カブレラの打球は非常に特徴的である。彼のスイングは、いわゆるホームランバッターにイメージされるパワフルな感じではなく、コンパクトなスイングなのだが、打球は予想以上に伸びていく。
カブレラは、同じ中南米系の選手である「現在メジャー最高の選手」アレックス・ロドリゲスを尊敬しており、憧れの選手であるのだが、そのA・ロッドに打球の特徴がよく似ている。
(A・ロッドはニューヨークで生まれたが、両親はともにドミニカ共和国出身で、カブレラベネズエラ出身。)
A・ロッドもまたコンパクトなスイングから、驚くほど伸びがある打球を放ち、両者ともそのように決して引っ張るだけの力任せのスイングではないので、ホームランだけでなく、打率の方でも高い成績を残せる点が酷似しているのだ。
守備の面でも昨年は三塁から始まり、プレーオフに入ると右翼、左翼と初体験の外野のポジションも与えられたが、危なげなく守備をこなした。
まだ21歳という発展途上のために、パワーではA・ロッドにかなわないが、いずれ彼に匹敵するような選手になることは間違いない。
そう思わせるのはただ彼が高い身体能力を持つからだけではなく、彼が「思考」できる選手でもあるからだ。
たとえば昨年のプレーオフでのこと、カブスマーリンズのナリーグ優勝決定戦で次のような場面があった。
4−5とマーリンズが1点を追う5回表の攻撃で、4番のカブレラに打席が回ってきたとき、状況は1死2、3塁だった。まずは最低でも同点にしたいマーリンズとしては犠牲フライでも何でもいいから、とにかく1点が欲しいのだが、相手ピッチャーはエースのケリー・ウッドで、速球にはまだ威力がある。
そこでカブレラはウッドの球に詰まりながらも、右方向(1、2塁間)へ、内野ゴロを打った。
そのボールをファーストがつかんだときには、もう3塁ランナーの俊足カスティーヨはホームの目の前に来ており、彼が同点のホームを踏むことを阻止できないことは明らかだった。そして次のリーのタイムリーヒットで逆転し、マーリンズはそのままワールドシリーズに進むことになる。


どんなに才能にあふれている選手でも、状況判断ができない選手は、残念ながら超一流には決してなれない。例えばヤンキースの中でもっとも高給をもらっているのは、主将のジーターだが、毎年チームには彼より打率がいい選手、ホームランを打つ選手、盗塁が多い選手が必ずいる。

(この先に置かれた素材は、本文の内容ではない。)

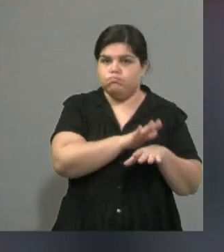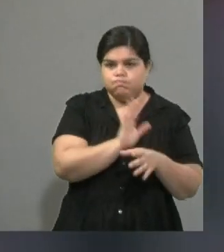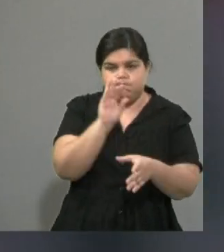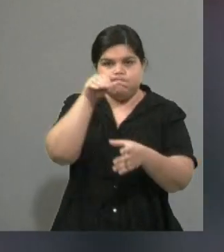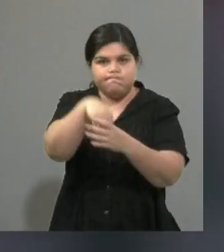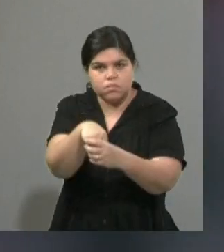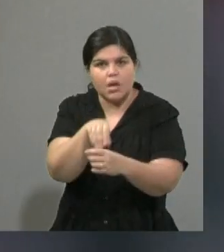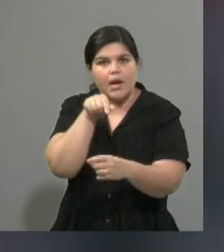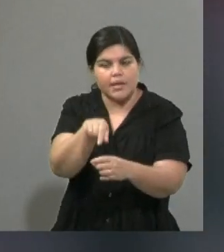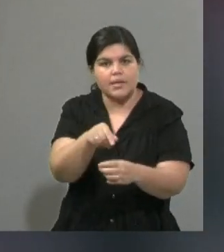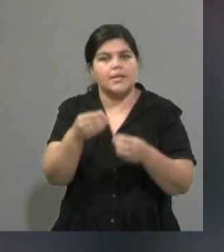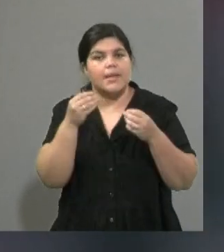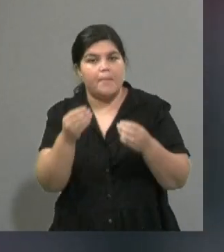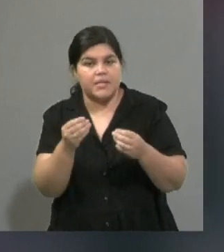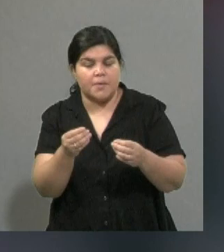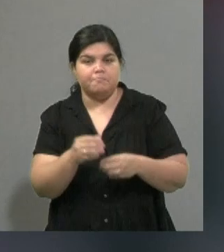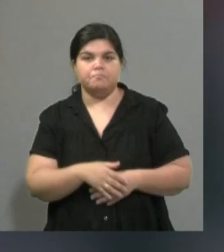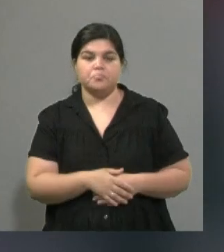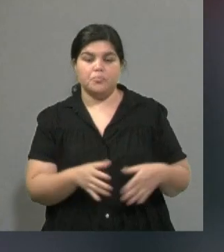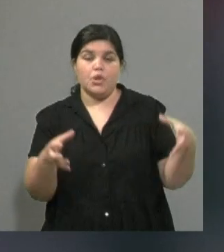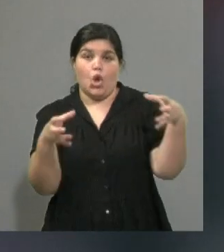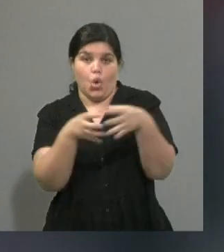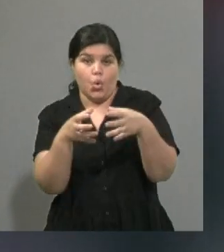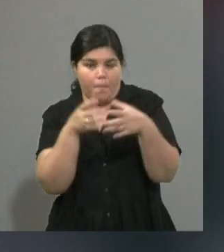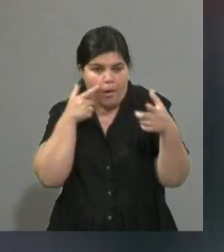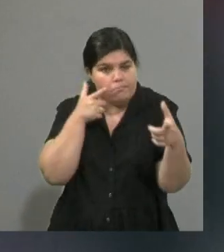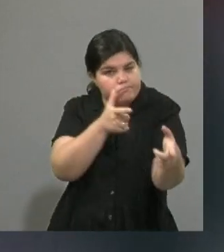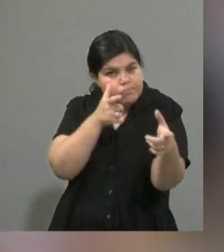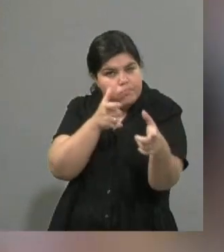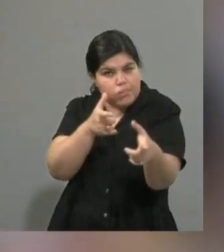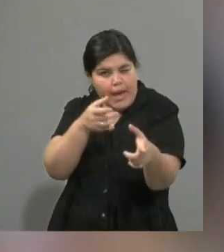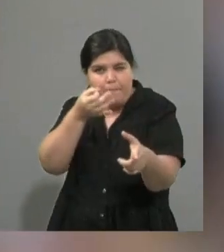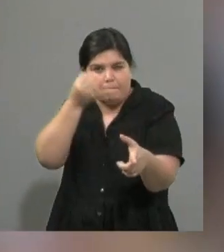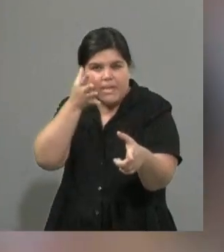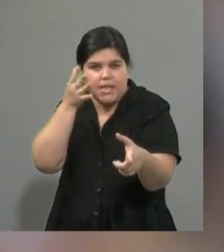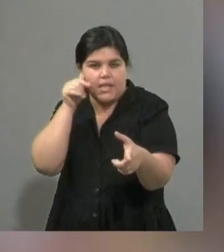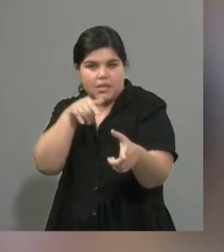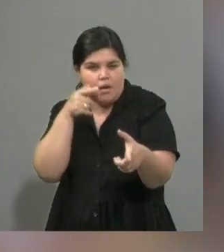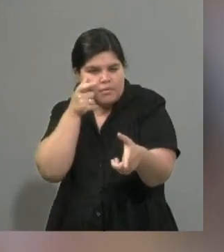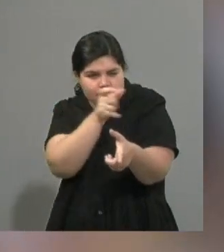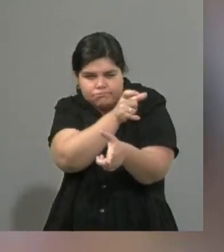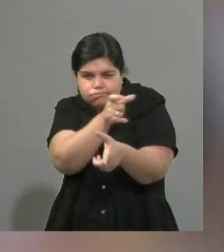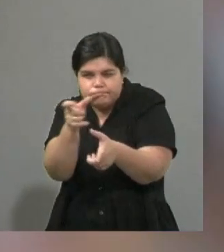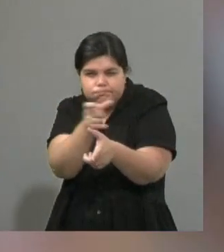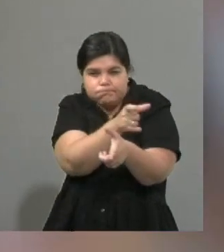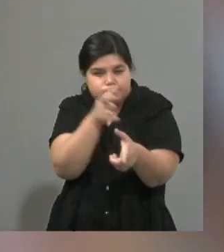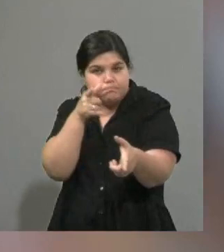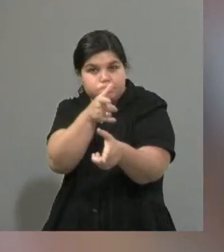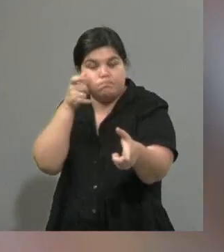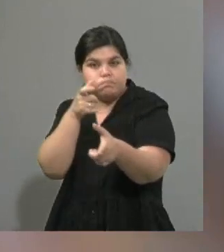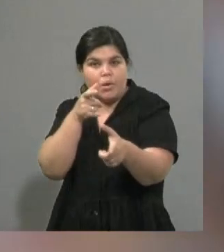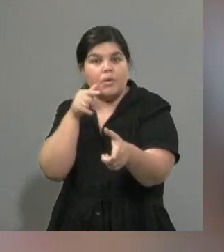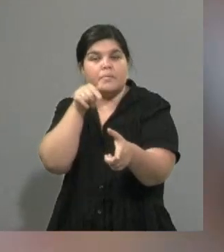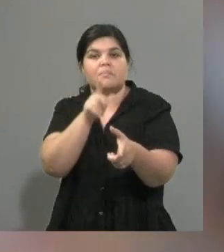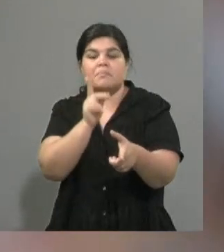Y esto llevó a que un grupo de francotiradores todavía no identificados dispararan hacia donde estaba congregada la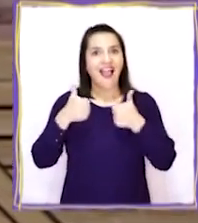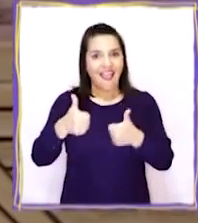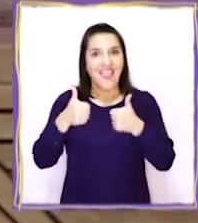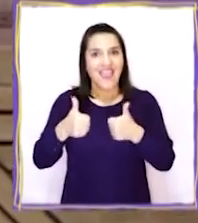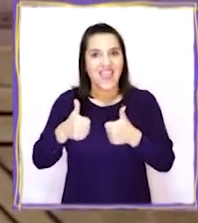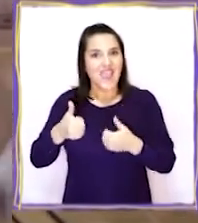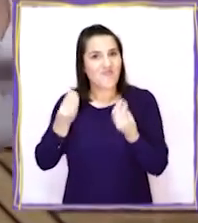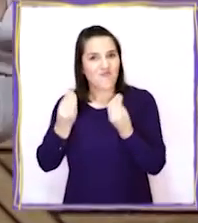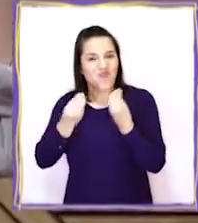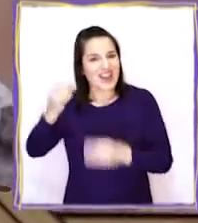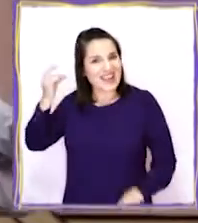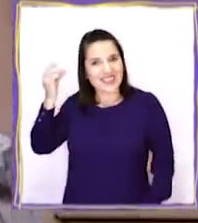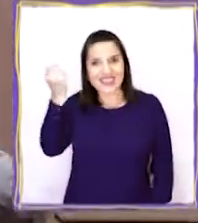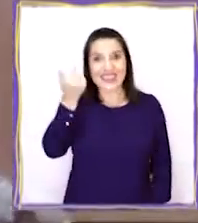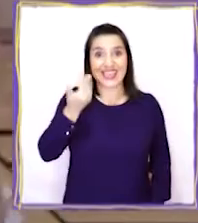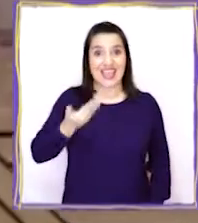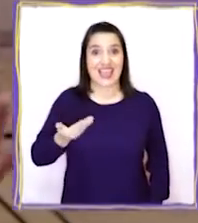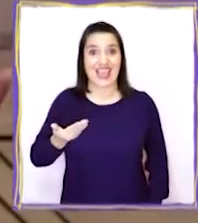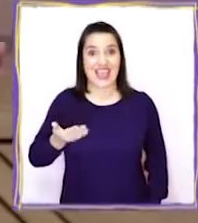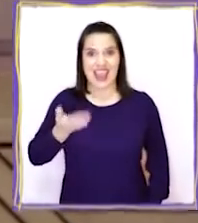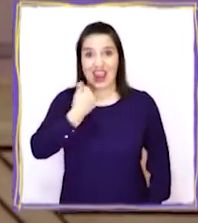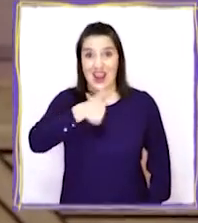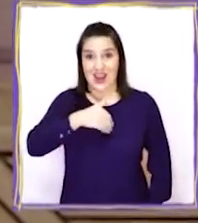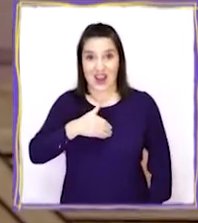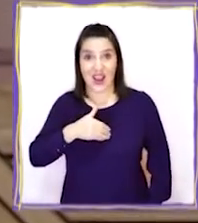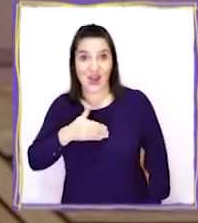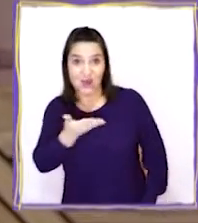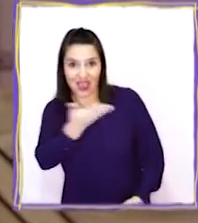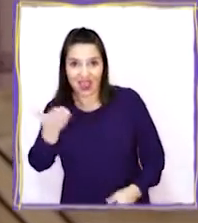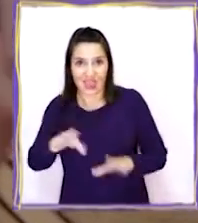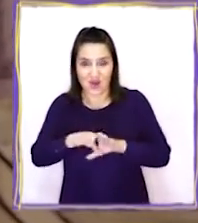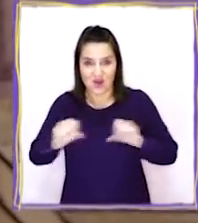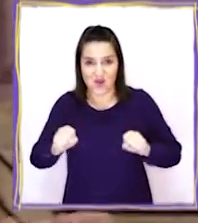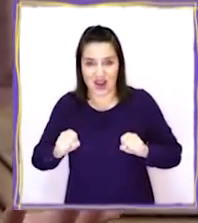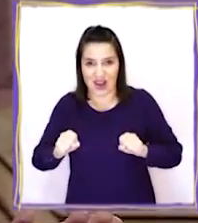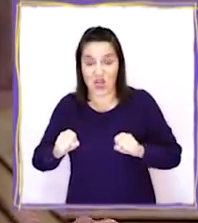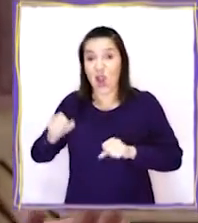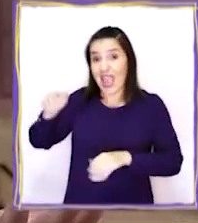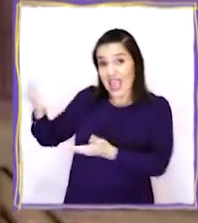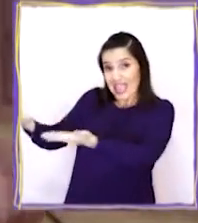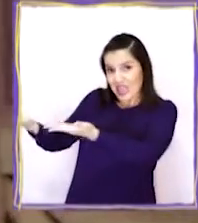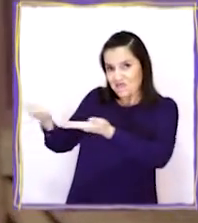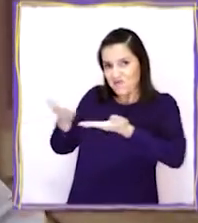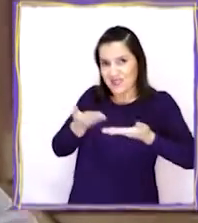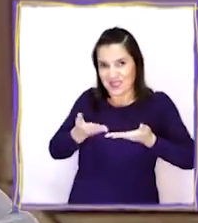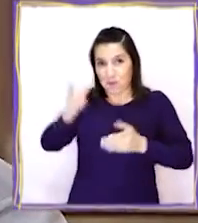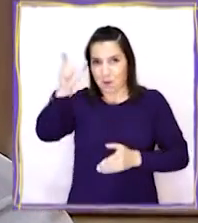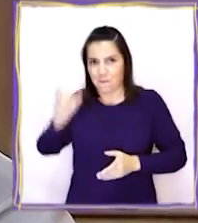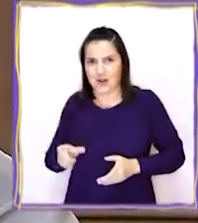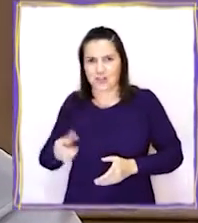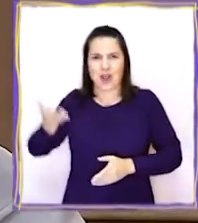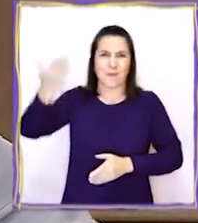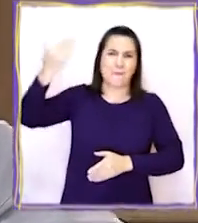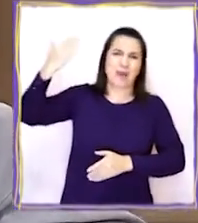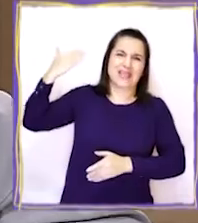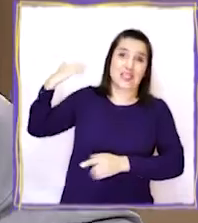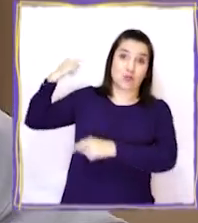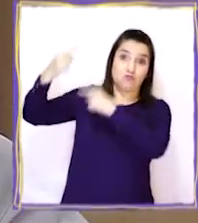¡Increíble! Me dieron una gran, gran idea. ¿Les parece que llamemos a alguien del pasado para que nos ayude?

それでも彼がチーム1の年俸をもらっている理由を一言で言うならば、「彼ほど打つ必要がある時に打ち、打つ必要がない時に打たない選手がいない」ということだ。
要するにチームが苦しい時に、相手投手を攻略する布石や、口火を切る役目をチームで一番多く務めているのはジーターであり、その成績はただ消化試合や2線級の投手を打って積み上げた成績とでは比べられないということなのである。
カブレラにもその素質があると僕は思っている。
それは昨年のプレーオフなどの一例でもそうだが、それ以外にも自分本位ではない彼のバッティングを見ていると、彼が個人の栄冠よりチームの勝利を優先している気がしてならないからだ。そしてチームの勝利こそが野球選手にとって真の栄冠なのだということを、21歳にして気づいているように思えてならない。
ジーターの長所もまさにそれと同じで、チームの勝利という大きなものを考えるために、一選手ながら全体を俯瞰できるようになってしまった点だと前々から思っていた。そしてだからこそヤンキースは彼に、チームで最高の成績を残していない選手に、チームで最高の年俸を与えているのだろう、と。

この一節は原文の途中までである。